Doug Jones, a lands and permits specialist with the Forest Service, said the agency probably wouldn't approve a land trade because of the public outcry against the resort.
That might leave only one option: placing the land in a conservation trust, the choice least likely to make money for Meadows.
Riley remains optimistic that all options are viable, but he favors a land swap with the Forest Service. He said that was an idea developed by local residents. "What I'm hearing is, it's a great idea."
The exchange would swap Meadows' 620 acres to the Forest Service for 350 acres adjacent to the small parcel that Meadows already owns. Instead of being limited to building homes, condos and small shops on the 160-acre parcel, Meadows could then expand into the new section.
"The best outcome would be an exchange with the Forest Service, because of the mutual gains," Riley said. "The land (620 acres) would go back into public hands, and we would receive . . . land outside the watershed and farther away from farmland, which we could develop."
But that option is the least compelling of the three, said Ken Maddox, chairman of the Cooper Spur Wild and Free Coalition. The organization is a collection of 15 environmental and watchdog groups and the main critic of the resort.
"It would be even more up the slope of Mount Hood. It would be a larger piece of land, and it would be close to the wilderness area," said Maddox, whose group opposes any development on the mountain. "There is no right way to do a wrong thing."
Maddox likes the idea of turning the 620 acres into a conservation area. On Wednesday, he took it a step further, saying his group would be interested in buying the land if it could find the money.
"Actually, we'd like to buy the whole thing, period, if they're interested in a modest return," Maddox said, referring to the entire resort site, including Cooper Spur. Rather than developing it, the group would keep it wild, Maddox said.
Riley said he was unaware of the coalition's interest in buying the land but would be willing to listen to a proposal.
In retrospect, Riley said, he probably shouldn't have pursued the 620 acres. "Quite frankly, we underestimated the problem," he said in a meeting Tuesday night.
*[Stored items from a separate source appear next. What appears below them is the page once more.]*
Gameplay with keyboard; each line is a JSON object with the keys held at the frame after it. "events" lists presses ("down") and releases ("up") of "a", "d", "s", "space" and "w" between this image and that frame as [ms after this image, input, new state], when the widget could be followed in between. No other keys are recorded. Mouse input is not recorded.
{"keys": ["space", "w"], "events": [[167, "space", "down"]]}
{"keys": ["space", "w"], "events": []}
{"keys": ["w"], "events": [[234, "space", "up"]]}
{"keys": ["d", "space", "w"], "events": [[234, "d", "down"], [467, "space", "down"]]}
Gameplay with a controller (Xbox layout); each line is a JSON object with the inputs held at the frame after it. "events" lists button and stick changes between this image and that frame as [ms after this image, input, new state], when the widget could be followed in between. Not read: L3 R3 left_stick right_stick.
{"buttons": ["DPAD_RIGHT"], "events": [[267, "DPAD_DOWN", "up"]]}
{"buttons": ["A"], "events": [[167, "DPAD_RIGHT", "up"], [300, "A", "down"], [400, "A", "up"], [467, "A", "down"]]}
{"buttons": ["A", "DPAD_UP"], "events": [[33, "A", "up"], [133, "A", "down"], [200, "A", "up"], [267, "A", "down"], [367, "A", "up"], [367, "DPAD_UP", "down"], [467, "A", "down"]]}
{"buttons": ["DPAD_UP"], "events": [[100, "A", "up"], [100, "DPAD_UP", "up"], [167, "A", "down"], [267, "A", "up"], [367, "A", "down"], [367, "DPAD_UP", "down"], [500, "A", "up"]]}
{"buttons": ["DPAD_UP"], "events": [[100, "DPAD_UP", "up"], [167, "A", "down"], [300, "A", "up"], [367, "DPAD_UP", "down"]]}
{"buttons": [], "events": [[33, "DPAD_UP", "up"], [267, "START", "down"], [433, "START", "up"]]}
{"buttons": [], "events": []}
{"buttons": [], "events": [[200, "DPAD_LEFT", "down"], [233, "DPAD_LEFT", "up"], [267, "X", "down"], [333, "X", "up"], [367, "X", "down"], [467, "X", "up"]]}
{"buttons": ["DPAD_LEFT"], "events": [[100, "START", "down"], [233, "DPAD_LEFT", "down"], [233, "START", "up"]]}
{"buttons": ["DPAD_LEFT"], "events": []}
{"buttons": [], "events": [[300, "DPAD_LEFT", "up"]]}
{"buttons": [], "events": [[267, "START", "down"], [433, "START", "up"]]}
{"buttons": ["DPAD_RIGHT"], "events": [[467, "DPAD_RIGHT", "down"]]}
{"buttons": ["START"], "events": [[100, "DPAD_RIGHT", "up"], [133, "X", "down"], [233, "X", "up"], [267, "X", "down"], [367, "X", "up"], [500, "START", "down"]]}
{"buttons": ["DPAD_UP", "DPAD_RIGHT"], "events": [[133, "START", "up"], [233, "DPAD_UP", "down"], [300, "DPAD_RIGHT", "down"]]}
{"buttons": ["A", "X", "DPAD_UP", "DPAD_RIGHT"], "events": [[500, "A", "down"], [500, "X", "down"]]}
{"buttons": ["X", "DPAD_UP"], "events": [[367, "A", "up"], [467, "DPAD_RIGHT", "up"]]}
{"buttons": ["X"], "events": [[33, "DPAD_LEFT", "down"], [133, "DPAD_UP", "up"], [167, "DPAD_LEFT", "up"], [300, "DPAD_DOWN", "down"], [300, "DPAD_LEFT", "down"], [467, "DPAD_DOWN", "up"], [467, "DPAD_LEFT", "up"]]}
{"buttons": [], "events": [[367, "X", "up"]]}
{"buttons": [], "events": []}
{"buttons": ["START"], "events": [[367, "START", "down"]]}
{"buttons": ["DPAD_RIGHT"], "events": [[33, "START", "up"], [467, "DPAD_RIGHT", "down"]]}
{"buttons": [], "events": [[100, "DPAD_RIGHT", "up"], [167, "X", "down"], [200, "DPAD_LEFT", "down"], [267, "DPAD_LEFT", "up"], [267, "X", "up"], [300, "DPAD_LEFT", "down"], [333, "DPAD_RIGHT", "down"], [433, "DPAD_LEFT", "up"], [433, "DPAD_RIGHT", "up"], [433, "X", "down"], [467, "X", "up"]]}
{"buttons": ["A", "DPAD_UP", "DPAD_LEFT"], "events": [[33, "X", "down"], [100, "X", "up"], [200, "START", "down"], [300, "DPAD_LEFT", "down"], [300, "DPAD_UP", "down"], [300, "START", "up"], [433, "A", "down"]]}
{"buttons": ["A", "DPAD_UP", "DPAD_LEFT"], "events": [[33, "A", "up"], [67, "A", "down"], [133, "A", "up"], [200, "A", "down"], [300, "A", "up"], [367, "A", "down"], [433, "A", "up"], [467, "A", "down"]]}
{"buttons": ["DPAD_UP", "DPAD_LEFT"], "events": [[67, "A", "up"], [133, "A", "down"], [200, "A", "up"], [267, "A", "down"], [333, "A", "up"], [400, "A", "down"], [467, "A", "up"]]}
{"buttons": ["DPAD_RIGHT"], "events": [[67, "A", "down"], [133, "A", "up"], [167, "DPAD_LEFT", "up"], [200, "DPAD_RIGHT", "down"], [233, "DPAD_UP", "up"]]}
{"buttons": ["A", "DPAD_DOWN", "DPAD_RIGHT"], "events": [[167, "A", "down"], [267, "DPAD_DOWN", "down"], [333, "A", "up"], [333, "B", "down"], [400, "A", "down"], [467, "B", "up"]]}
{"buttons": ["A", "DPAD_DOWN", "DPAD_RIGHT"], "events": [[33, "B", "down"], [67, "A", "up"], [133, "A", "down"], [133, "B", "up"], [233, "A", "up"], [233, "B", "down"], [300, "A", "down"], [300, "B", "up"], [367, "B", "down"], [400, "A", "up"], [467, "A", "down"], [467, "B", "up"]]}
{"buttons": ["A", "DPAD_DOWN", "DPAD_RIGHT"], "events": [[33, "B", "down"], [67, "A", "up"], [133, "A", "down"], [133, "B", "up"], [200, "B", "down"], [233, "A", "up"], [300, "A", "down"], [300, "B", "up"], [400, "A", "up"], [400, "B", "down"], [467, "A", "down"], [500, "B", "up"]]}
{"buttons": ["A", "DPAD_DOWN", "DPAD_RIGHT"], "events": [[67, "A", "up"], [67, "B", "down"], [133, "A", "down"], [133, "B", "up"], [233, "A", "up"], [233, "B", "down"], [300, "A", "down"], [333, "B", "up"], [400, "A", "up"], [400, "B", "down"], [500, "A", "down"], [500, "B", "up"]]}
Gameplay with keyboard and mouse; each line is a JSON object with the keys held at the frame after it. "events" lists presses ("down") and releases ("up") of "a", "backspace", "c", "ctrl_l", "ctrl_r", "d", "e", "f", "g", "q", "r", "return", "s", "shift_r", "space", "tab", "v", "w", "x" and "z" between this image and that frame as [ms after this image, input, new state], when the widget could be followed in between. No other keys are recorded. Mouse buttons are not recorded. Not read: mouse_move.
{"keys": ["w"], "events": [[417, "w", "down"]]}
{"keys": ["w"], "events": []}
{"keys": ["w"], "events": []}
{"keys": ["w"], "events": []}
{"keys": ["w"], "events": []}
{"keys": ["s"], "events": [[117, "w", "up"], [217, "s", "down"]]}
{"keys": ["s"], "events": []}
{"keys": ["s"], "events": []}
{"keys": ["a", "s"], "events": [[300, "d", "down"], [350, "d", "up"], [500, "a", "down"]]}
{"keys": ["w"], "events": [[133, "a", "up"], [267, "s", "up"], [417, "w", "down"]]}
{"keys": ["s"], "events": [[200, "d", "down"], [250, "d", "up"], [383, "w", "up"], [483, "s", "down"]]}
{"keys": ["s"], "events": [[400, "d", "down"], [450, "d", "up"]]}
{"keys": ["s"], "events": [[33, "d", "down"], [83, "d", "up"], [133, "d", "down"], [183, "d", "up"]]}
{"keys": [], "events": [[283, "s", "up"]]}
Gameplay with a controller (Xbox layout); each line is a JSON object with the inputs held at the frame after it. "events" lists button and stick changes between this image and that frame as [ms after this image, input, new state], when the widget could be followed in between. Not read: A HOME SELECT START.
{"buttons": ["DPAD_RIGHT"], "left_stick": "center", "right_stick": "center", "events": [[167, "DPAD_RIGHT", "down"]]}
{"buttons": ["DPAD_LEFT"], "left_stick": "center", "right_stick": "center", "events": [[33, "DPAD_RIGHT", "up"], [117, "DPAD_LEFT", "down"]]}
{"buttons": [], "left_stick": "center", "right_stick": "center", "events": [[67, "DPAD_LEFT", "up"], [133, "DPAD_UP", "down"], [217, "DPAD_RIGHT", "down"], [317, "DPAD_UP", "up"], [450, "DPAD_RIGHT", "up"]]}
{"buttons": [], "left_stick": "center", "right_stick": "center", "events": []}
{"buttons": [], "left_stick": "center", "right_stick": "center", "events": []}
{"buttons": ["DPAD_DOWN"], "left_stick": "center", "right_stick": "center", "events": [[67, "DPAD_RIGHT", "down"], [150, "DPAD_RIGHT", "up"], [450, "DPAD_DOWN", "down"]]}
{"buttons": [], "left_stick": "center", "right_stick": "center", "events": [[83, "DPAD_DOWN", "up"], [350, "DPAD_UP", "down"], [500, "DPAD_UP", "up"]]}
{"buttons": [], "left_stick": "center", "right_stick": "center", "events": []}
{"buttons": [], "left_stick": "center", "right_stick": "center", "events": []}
The land trade quickly turned nettlesome for Meadows and Hood River County when a group of county residents, now members of the Wild and Free Coalition, criticized the move.
The county traded its 620 acres and $1 million for 785 acres of Meadows land, much of it holding marketable timber. A year later, the Hood River Valley Residents Committee, a citizens group, filed a lawsuit to overturn the trade. A Hood River County judge dismissed the case, which is now under appeal.